--- Data supplied ---
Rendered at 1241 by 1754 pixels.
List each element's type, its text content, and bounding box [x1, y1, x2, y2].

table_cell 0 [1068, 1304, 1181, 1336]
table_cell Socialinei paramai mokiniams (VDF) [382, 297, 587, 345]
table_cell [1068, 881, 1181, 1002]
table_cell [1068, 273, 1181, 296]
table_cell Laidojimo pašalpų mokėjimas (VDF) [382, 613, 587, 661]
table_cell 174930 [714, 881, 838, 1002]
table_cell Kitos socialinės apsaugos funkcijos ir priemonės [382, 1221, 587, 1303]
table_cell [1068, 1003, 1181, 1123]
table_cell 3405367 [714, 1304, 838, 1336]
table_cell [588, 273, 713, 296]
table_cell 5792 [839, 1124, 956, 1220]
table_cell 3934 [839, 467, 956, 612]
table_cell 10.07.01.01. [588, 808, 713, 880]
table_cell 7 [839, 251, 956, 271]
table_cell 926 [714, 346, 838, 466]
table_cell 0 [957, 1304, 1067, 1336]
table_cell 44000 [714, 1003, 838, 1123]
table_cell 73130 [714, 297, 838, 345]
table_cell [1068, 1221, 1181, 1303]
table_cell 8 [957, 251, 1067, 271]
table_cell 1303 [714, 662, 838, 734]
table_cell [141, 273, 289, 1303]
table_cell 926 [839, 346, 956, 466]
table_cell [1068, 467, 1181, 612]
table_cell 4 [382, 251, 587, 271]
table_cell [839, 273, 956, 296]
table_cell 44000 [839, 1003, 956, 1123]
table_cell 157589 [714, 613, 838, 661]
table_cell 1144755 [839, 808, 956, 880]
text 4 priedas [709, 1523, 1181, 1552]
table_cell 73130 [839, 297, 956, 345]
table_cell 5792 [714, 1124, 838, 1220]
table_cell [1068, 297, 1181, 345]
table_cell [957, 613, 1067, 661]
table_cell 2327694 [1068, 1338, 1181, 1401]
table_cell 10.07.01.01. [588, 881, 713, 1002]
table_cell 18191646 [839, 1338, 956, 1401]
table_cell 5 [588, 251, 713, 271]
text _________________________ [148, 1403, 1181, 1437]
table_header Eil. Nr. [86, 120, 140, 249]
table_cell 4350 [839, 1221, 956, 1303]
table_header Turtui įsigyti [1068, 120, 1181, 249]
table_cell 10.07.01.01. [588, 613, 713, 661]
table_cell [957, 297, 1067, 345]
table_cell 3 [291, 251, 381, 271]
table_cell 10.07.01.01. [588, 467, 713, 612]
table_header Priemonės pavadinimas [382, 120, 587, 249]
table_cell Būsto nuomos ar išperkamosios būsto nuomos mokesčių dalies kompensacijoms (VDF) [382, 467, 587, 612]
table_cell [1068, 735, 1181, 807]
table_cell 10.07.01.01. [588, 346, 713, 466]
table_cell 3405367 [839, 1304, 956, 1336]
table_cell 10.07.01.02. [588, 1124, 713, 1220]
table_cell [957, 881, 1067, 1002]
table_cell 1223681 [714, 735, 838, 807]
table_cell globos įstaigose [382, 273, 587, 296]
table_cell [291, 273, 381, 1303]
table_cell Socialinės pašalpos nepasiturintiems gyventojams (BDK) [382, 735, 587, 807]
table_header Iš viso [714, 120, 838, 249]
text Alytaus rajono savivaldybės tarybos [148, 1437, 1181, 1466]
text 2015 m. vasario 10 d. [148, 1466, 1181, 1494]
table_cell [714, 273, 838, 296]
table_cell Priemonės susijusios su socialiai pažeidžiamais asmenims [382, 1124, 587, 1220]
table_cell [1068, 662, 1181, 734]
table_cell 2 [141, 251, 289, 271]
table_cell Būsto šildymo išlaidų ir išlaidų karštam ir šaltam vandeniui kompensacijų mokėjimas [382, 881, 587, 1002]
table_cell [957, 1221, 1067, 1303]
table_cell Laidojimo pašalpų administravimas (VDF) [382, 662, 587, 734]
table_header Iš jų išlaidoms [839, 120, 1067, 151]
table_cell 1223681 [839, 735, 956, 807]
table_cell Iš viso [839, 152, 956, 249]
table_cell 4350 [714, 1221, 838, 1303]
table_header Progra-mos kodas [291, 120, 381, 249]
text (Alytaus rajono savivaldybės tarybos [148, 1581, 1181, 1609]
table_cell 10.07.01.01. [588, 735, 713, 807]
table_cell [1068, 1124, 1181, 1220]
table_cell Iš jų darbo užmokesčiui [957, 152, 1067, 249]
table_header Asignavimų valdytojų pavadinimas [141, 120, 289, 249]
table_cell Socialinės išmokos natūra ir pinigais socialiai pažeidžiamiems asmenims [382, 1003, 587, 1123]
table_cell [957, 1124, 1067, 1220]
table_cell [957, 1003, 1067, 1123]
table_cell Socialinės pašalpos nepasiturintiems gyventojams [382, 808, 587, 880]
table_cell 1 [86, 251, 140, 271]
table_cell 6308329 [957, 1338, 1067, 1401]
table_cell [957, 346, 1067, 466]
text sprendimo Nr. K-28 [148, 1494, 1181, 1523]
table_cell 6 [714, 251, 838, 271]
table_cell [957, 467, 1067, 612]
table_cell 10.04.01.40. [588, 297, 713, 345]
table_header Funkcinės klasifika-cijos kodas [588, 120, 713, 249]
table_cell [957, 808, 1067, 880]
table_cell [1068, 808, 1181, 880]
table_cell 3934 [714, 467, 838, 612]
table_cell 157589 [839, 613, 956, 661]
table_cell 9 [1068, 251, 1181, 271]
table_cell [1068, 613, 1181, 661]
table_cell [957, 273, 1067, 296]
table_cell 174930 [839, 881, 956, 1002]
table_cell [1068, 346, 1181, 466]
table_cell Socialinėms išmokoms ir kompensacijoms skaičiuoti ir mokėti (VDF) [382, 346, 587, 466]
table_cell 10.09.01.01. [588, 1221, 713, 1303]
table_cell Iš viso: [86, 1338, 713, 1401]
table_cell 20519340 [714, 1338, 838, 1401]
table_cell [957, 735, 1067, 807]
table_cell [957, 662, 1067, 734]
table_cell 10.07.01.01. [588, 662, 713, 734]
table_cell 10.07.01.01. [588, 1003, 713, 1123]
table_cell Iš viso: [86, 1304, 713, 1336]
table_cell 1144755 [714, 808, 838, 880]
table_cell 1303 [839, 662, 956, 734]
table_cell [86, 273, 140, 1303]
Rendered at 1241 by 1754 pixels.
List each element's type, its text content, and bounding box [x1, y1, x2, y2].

--- Exercise task ---
Write out, character for character, every line above from the one containing "table_cell 0 [1068, 1304, 1181, 1336]" down to the one containing "table_cell 3405367 [714, 1304, 838, 1336]", including both of those lines.

--- Response to this exercise ---
table_cell 0 [1068, 1304, 1181, 1336]
table_cell Socialinei paramai mokiniams (VDF) [382, 297, 587, 345]
table_cell [1068, 881, 1181, 1002]
table_cell [1068, 273, 1181, 296]
table_cell Laidojimo pašalpų mokėjimas (VDF) [382, 613, 587, 661]
table_cell 174930 [714, 881, 838, 1002]
table_cell Kitos socialinės apsaugos funkcijos ir priemonės [382, 1221, 587, 1303]
table_cell [1068, 1003, 1181, 1123]
table_cell 3405367 [714, 1304, 838, 1336]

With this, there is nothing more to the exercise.